Ya, I haven't really provided much of my efforts here, other than description. Hoenstly, I didn't even want to bug anyone here as I had no issues with any of the other source installs I do, it's just that everyone in the php camp either had no idea what I was talking about, or they said deeply helpful stuff like, 'well, it works fine on RH/F/CO/SuSE/Scripting Kiddie Linux.'

The config.log just stops dead right at the point where configure says to reinstall iconv. I am leaning toward something funky with configure, but I've been through it four times changing and hard coding shell vars, paths, and I've tried running it against the iconv in packages, the php5_iconv in packages, and two different iconv source tbz's.

It could be personal. I did curse a little when I saw that bsdconfig and pkgng wheren't there, yet someone had taken pkg_install out. BSD, I am sorry for disparaging your parentage.

I'm no fan of how our dev team works, but one must be a corporate cheerleader, ra, ra, ra...


----------



## andisian (Dec 28, 2012)

SirDice said:
			
		

> Seriously? You don't like structure? The guy that's going to replace you someday is going to have a really bad time :\
> 
> Using the ports is actually the most structured way of doing things. Contrary to what you may think files are definitely not placed "all over"; hier(7).



You might have misinterpreted my response.
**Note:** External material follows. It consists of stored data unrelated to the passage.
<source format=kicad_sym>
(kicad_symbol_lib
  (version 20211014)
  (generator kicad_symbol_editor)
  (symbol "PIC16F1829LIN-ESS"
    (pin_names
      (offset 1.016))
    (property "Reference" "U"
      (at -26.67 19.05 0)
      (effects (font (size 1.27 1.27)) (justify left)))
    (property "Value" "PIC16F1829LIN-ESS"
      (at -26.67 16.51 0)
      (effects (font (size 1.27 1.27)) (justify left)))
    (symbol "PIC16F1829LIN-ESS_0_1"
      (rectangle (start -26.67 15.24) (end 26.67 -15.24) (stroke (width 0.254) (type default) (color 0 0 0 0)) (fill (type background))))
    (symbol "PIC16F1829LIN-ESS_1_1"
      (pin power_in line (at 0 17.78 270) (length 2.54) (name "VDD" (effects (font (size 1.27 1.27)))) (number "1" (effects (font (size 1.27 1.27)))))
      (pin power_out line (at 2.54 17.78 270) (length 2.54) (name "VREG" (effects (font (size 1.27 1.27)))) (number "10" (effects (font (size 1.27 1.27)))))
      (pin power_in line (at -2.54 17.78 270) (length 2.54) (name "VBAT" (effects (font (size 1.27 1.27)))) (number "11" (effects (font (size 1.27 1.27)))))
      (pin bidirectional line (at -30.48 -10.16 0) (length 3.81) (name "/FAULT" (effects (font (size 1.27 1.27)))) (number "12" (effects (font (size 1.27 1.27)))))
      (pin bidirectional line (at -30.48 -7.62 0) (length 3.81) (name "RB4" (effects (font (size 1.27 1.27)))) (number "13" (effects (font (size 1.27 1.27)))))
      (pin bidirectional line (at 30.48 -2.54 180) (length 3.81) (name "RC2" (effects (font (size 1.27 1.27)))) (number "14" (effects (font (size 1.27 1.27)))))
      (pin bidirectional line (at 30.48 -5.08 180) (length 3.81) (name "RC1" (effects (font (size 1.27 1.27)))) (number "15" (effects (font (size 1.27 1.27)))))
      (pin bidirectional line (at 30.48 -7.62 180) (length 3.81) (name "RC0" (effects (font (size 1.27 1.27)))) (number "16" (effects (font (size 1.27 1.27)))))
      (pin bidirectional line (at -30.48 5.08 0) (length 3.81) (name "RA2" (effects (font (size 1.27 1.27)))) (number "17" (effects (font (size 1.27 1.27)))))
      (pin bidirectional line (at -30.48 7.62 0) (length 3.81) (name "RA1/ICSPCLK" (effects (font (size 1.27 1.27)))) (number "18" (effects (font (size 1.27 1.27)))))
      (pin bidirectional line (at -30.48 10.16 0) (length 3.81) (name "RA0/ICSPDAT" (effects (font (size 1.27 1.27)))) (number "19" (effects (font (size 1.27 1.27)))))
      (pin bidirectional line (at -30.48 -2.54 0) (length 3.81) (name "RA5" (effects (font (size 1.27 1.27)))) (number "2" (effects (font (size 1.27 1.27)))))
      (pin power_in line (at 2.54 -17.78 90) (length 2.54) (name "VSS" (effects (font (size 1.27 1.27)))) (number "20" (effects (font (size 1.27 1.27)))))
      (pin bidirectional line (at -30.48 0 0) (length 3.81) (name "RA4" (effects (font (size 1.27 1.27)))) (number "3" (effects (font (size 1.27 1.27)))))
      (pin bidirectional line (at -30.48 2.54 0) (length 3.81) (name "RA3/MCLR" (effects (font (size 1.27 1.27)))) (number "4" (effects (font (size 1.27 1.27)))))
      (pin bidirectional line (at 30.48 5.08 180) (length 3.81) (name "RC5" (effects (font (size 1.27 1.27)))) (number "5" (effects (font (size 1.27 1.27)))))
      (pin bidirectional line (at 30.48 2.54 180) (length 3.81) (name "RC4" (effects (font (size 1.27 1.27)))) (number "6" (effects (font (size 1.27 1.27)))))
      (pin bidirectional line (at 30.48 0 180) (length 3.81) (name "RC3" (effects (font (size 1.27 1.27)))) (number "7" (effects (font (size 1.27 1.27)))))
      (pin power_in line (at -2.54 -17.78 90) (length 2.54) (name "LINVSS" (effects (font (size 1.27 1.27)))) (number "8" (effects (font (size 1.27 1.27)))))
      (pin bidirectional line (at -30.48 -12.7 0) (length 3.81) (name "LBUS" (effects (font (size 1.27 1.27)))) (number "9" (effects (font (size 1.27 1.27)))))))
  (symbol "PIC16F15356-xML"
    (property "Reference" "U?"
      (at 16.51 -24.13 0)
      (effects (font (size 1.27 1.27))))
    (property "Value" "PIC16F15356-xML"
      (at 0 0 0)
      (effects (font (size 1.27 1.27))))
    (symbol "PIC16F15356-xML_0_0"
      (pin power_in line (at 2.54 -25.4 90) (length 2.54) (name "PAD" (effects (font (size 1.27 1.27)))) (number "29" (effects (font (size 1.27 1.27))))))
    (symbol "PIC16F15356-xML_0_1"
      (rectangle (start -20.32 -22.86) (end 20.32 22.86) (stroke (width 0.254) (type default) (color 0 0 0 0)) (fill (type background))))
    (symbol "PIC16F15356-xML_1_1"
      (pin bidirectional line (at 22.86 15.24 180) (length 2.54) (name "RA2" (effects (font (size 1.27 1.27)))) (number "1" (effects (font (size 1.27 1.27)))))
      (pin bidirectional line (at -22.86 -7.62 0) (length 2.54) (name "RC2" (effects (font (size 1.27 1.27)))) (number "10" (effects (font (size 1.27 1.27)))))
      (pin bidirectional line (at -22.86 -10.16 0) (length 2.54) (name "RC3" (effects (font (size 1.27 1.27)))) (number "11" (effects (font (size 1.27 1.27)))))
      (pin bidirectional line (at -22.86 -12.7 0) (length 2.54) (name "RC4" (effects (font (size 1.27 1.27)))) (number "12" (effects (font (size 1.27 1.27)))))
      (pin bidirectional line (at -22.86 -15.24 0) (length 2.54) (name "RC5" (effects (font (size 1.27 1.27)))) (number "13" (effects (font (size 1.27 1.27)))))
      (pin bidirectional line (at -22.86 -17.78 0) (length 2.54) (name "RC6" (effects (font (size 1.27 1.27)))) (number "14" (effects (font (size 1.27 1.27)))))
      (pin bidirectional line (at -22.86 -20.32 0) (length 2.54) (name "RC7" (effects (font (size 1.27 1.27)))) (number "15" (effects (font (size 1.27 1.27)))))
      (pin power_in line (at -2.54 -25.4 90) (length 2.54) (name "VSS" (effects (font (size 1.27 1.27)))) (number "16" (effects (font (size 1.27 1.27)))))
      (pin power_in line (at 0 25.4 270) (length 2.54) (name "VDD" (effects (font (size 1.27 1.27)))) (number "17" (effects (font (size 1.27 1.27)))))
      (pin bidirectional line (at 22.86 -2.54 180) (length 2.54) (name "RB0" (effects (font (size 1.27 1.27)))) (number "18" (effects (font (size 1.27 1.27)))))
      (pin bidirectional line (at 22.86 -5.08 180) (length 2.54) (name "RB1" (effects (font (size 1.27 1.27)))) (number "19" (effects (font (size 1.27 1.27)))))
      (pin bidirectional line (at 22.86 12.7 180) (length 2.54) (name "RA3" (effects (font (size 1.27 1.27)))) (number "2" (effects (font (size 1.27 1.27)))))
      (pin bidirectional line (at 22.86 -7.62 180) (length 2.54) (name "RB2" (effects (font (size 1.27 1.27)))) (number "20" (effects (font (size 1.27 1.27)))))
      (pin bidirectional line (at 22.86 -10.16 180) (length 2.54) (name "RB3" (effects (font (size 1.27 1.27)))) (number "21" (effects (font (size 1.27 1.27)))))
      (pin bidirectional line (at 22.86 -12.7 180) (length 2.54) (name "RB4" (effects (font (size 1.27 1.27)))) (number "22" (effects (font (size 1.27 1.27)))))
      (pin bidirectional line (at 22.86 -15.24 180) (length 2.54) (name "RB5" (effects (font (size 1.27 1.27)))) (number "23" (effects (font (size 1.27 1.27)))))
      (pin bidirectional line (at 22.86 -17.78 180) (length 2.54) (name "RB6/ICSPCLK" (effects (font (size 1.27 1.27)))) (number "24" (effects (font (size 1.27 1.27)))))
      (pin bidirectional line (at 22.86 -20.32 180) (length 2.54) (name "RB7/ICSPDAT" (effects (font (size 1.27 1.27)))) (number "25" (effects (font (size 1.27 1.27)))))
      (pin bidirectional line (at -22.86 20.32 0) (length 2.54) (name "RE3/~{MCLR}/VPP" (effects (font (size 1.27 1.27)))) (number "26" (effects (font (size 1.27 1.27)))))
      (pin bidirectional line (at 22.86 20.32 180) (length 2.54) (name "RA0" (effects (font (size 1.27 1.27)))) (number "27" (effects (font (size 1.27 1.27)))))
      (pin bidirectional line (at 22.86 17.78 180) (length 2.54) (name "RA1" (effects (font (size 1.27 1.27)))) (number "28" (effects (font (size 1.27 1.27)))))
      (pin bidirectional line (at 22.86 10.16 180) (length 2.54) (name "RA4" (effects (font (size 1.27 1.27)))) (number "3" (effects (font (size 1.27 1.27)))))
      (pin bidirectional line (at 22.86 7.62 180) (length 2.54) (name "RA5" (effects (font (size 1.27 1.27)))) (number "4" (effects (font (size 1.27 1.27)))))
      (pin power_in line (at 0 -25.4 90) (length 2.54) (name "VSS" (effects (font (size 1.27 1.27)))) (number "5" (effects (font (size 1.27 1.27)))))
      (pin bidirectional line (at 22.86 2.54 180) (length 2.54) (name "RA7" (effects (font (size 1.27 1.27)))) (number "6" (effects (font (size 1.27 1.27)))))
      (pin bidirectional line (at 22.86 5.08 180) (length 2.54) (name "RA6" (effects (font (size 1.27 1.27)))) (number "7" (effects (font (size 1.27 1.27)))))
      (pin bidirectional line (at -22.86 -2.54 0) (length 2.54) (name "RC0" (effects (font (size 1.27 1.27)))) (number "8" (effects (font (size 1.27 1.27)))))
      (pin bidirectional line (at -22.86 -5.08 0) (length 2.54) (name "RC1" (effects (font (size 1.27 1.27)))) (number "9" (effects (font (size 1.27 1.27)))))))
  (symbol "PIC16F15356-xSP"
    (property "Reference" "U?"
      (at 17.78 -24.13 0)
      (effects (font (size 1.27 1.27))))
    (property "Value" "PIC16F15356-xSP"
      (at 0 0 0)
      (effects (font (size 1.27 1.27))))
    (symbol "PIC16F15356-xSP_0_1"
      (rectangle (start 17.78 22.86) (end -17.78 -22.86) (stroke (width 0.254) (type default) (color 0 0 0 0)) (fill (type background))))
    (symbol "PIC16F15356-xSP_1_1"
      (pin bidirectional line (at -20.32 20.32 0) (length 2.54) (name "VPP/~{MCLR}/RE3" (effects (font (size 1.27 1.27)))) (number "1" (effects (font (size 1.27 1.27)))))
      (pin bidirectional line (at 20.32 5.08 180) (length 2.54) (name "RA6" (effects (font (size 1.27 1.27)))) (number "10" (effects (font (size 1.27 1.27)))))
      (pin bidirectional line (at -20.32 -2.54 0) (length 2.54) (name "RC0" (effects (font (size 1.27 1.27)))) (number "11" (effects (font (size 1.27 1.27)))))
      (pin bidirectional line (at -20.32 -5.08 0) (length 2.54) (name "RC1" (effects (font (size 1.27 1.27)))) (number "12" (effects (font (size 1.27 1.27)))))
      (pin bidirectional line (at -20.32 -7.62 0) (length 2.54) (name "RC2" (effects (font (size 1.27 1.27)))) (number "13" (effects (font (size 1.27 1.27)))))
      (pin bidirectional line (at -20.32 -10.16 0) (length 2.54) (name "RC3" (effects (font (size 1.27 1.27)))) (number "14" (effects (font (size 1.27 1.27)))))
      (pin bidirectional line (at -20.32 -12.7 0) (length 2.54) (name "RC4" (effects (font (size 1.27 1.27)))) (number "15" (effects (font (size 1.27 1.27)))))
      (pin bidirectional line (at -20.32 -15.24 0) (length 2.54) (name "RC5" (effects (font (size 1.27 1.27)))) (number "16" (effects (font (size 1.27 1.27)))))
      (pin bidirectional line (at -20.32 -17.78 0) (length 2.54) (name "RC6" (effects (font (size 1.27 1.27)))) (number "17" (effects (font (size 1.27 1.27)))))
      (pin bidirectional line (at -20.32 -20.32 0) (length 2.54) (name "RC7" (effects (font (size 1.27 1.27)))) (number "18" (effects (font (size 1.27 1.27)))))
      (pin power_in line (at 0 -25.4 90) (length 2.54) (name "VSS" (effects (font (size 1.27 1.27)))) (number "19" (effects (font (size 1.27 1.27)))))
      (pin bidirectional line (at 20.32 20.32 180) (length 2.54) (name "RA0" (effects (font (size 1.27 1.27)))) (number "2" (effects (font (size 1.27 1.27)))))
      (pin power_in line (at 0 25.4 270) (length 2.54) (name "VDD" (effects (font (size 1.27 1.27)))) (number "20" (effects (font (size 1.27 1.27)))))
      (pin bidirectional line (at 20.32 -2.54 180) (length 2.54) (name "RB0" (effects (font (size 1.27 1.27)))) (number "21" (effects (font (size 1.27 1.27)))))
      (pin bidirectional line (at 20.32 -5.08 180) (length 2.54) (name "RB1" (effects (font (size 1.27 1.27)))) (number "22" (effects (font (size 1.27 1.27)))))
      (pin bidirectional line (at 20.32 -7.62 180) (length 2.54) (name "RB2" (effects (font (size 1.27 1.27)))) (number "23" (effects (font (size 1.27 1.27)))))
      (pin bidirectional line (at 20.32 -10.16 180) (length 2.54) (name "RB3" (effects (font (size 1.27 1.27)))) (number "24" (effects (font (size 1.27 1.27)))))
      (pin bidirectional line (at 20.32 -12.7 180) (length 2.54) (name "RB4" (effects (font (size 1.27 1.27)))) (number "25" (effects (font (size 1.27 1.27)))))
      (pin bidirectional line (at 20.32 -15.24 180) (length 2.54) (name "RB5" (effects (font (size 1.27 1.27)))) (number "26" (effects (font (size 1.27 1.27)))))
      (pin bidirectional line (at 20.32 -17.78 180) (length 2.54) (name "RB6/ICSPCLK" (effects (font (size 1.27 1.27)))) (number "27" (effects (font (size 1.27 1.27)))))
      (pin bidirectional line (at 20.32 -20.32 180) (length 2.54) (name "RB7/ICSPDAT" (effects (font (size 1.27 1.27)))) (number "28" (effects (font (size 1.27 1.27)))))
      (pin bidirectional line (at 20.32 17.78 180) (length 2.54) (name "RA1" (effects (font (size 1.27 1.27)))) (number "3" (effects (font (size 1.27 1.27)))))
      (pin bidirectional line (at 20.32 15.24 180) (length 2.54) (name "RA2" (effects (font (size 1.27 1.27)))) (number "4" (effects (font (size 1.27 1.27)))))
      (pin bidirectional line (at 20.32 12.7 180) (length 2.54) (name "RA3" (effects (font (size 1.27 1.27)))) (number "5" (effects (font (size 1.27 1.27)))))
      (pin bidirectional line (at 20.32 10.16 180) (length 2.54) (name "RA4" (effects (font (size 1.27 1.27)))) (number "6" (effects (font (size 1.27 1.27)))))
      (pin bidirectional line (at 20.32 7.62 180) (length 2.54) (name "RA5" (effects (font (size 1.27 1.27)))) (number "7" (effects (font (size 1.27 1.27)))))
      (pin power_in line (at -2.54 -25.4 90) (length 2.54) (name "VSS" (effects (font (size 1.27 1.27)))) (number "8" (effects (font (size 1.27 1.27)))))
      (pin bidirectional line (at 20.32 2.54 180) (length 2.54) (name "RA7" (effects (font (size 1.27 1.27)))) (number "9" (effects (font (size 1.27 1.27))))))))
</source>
I said "I don't like them structured _any_ which way" meaning I want to define my directory structure with regards to my major apps & want to compile it all manually- The way I have been for years and years.

I prefer to build each major app into separate directories under usr/local due in part to network storage and to honour development strategies currently in place.

Also since I own the company I highly doubt I will be replaced by anyone who does not share my views on data structure. Also, I don't find your comment to be conducive to the problem at hand.

Regardless of my reasons or whether or not you agree with my methodology I should be able to do this very basic task the same way I have been until now. 

Anyone else like to share some creative thinking that may help us isolate the issue?


----------



## SirDice (Dec 28, 2012)

I would suggest you also look in the files/ directory of the port. There are quite a lot of patches there. They are needed to get PHP compiled on FreeBSD, I'm sure one of them addresses the issue you are having.


----------